■ Task item: Continue the bug report on arc lint producing no JSON output for files in non-UTF-8 encodings, starting right after its final sentence.

■ Text for analysis:

════

Page MenuHomePhabricator

ArcanistJSONLintRenderer fails to produce JSON output with non-UTF-8 encodings
Open, Needs TriagePublic

Description

Test case

Create an ISO8859-15 text file, like e.g.

Use the following ~/.arclint configuration:

{
        "linters": {
                "text": {
                        "type": "text",
                        "include": "(\\.txt$)"
                }
        }
}

Now try to lint.

This looks fine:

% arc lint jsonrenderer-test.txt
>>> Lint for jsonrenderer-test.txt:


   Error  (TXT5) Bad Charset
    Source code should contain only ASCII bytes with ordinal decimal values
    between 32 and 126 inclusive, plus linefeed. Do not use UTF-8 or other
    multibyte charsets.

    >>>        1 {"aaa": "a"}

This just outputs a newline, instead of an JSON-encoded linter message:

% arc lint --output json jsonrenderer-test.txt

It seems to me that the return code here is not checked.

════

■ Supplied material:
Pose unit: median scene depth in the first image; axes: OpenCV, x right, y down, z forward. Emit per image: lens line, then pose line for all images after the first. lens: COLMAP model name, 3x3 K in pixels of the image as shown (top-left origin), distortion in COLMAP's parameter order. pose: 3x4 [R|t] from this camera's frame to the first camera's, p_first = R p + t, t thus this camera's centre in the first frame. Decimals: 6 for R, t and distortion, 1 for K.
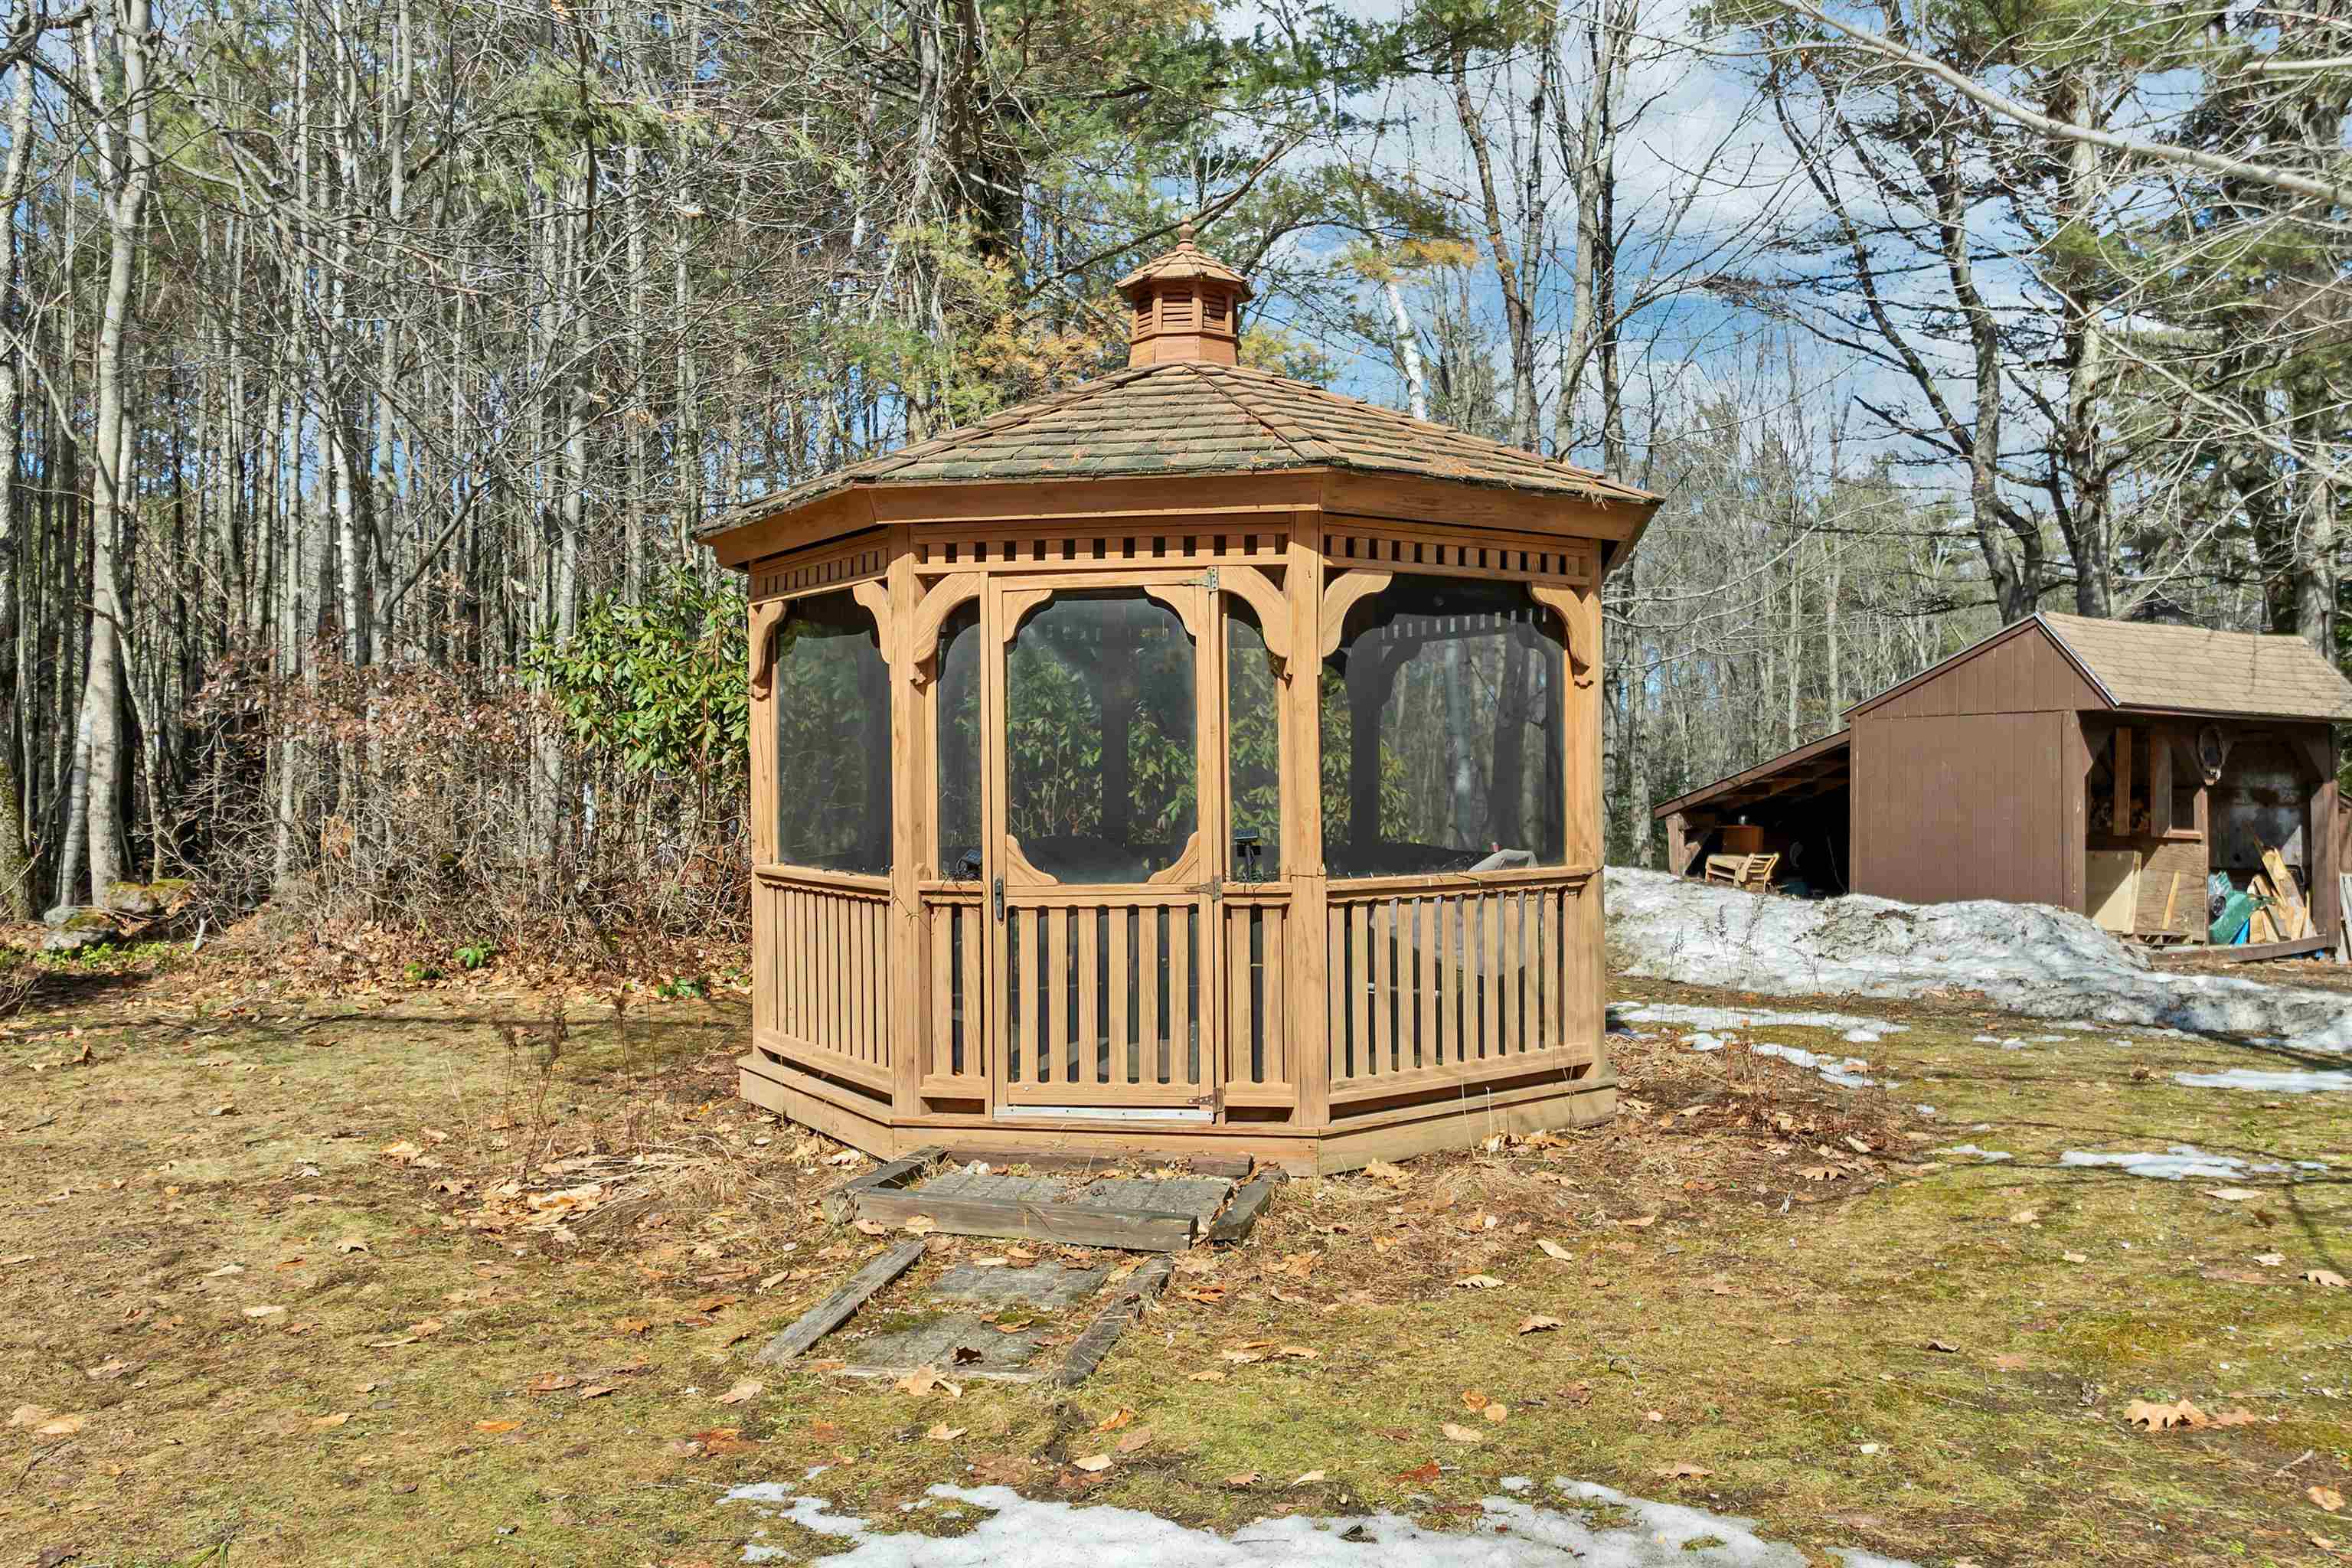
lens RADIAL K [[1670.8, 0, 1176.0], [0, 1670.8, 784.0], [0, 0, 1]] dist [0.000835, 0.001980]
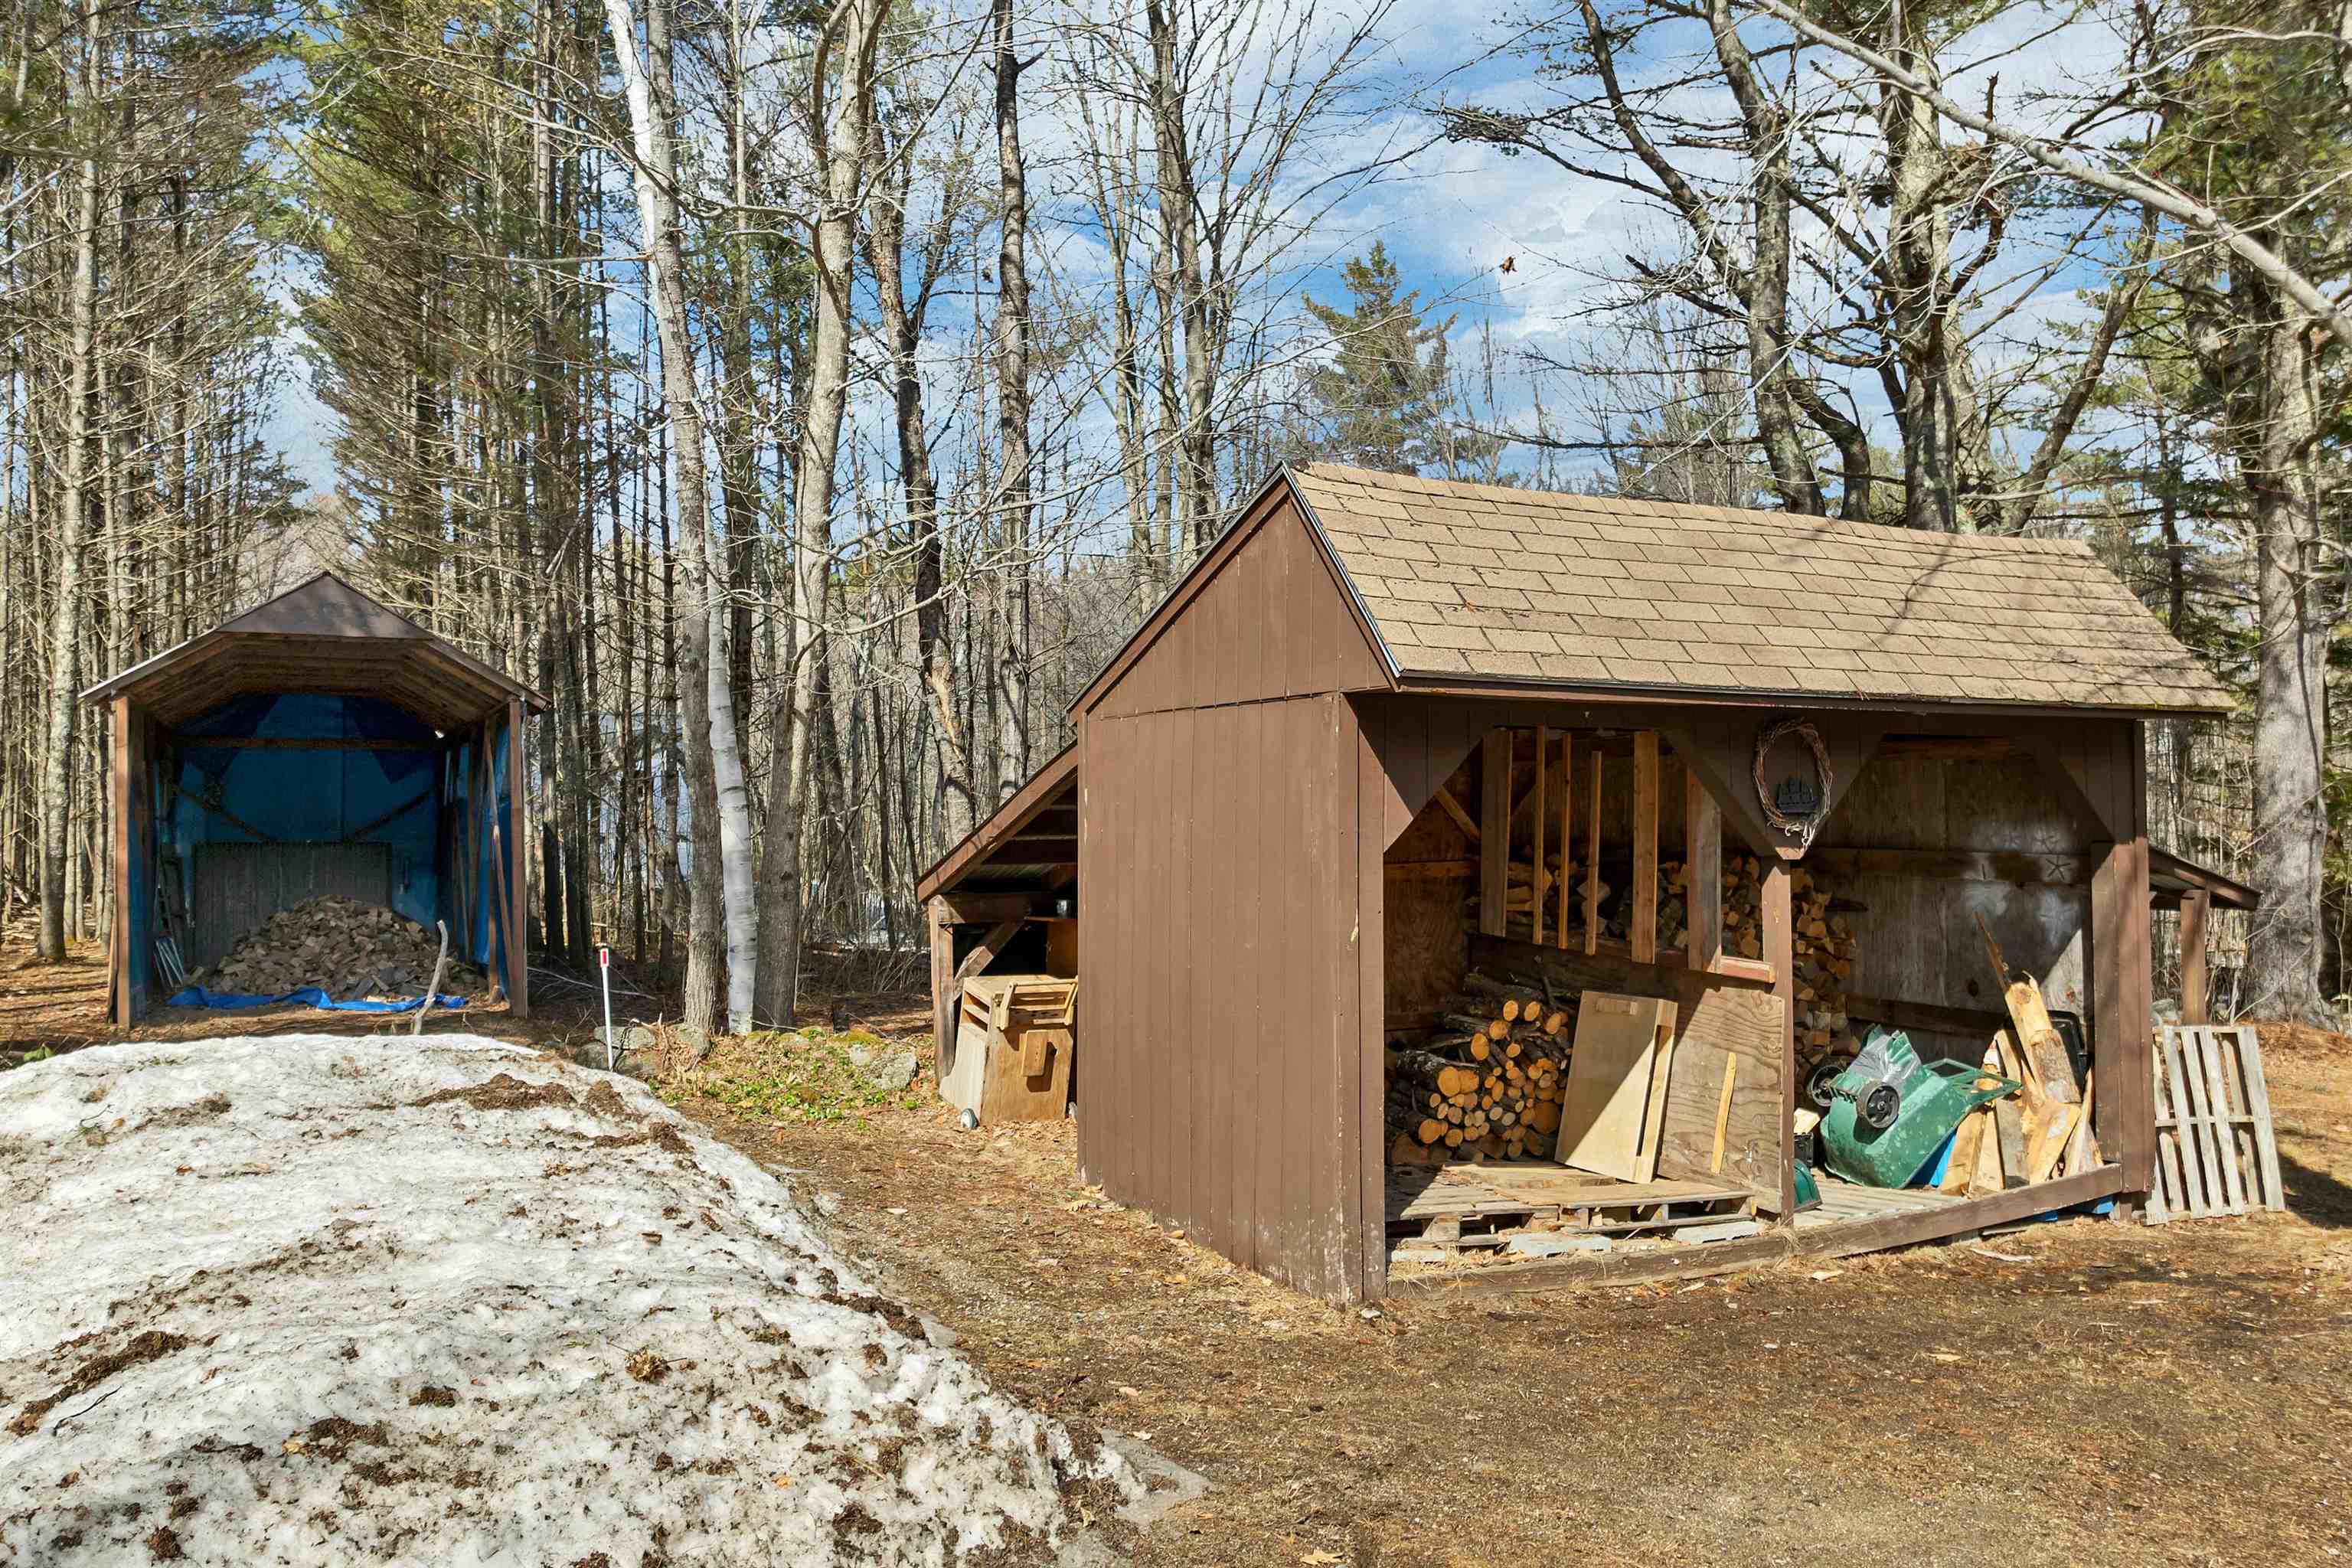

════

■ Answer for this exercise:
Other related problem

Further problem is that even raiseLintAtPath() adds context (start of the file) to the JSON renderer and will fail to encode any lint message in this case. Use this file (it is also containing merge conflict markers, so you can play with that linter, too, but this is not relevant for this test):

Use this .arclint:

{
        "linters": {
                "filename": {
                        "type": "filename",
                        "include": "(\\.txt$)"
                }
        }
}

Then run:

% arc lint jsonrenderer+test.txt
>>> Lint for jsonrenderer+test.txt:


   Error  (NAME1) Bad Filename
    Name files using only letters, numbers, period, hyphen and underscore.

While JSON output is again a newline:

% arc lint --output json jsonrenderer+test.txt

Remove the offending chars and re-run:

% arc lint --output json jsonrenderer+test.txt
{"jsonrenderer+test.txt":[{"line":null,"char":null,"code":"NAME1","severity":"error","name":"Bad Filename","description":"Name files using only letters, numbers, period, hyphen and underscore.","original":null,"replacement":null,"granularity":1,"locations":[],"bypassChangedLineFiltering":null,"context":"<<<<<<<\n=======\n>>>>>>>\n"}]}

As you can see, it adds context and this is why it fails above with non-UTF-8 chars.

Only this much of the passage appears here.